Objective Formulation

Here x is a column vector,
lambda is a diagonal matrix,
A is a weight matrix to be generated randomly;
C is a column constant vector,
E is a unit column vector,

I have uploaded the main update equation image and the required formula expansions for the same.
The issue comes when I write the objective as it shows error of the type : Invalid expression. Check for missing multiplication operator, missing or unbalanced delimiters, or other syntax error. To construct matrices, use brackets instead of parentheses.
My code is as follows:

function [x,f_opt] = follower_update(lambda,rho,E,A,C)
rho = 2;
E  = eye(6,1); 
Z = [1 2 1 4 2 1];
lambda = diag(Z,0);
A =  rand(6,1); 
C = rand(1,1);
    variable x(6,1) nonnegative;
   minimize x'*x - [lambda*E]'*A'*x + exp(x) + (rho/2) * power(2,(norm(sum A'*x + A'*x + sum A'*x - C),2));
f_opt = cvx_optval;

In my solution function fi(xi) = xi^2 and hi(xi)= exp(xi) and I have not included theta for now. Please help me with this error .

Put the rest of the line after minimize in () .
Why are you using []/
Isolate to the portion of the expression causing an error.

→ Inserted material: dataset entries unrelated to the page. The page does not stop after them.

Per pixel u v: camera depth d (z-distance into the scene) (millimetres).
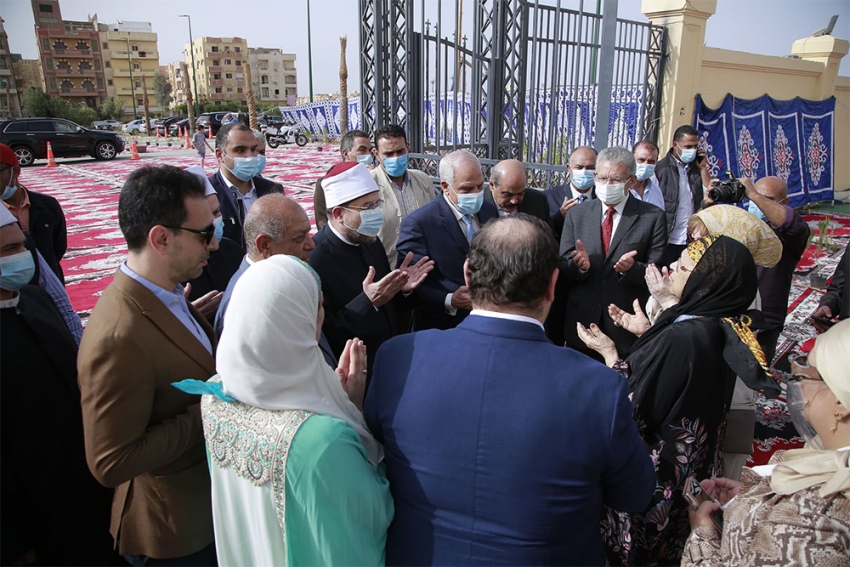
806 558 957
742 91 8734
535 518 1134
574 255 2980
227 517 1319
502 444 1145
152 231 1478
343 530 1181
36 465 1629
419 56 5820
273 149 25953
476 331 1263
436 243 2977
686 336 1688
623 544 1816
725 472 2207
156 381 1452
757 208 3340
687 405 1704
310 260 2488
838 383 1036
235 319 1193
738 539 1088
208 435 1310
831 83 10367
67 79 58094
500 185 3105
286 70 84875
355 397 1591
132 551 1592
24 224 2889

If instead of declaring x a variable, you assign a numerical vector value, then the epresssion needs to evaluate without error; that is a matter of MATLAB syntax and being conformal; get that to evaluate correctly, then go back to declaring x a variable.

Thanks @Mark_L_Stone your suggestions worked. Also those square brackets was a mistake on my part. Have a good day!

Sorry to bother you again @Mark_L_Stone , now when I put in exp(x)*x in my expression it shows the following error:

Disciplined convex programming error:
Cannot perform the operation: {log-affine} .* {real affine}

Error in * (line 36)
z = feval( oper, x, y );

Error in follower_update (line 12)
minimize (x’*x + (E’lambda’ A’*x)+ exp(x)+ exp(x)*x +(rho/2) * power(2,(norm(sum (A’*x) + A’*x + sum (A’*x) - C,2))));

Could you help me figure out why this is happening?

You got the error because you didn’t follow CVX’s rules.

See the post by @Michal_Adamaszek in Interpolation error for how to handle exp(x)*x .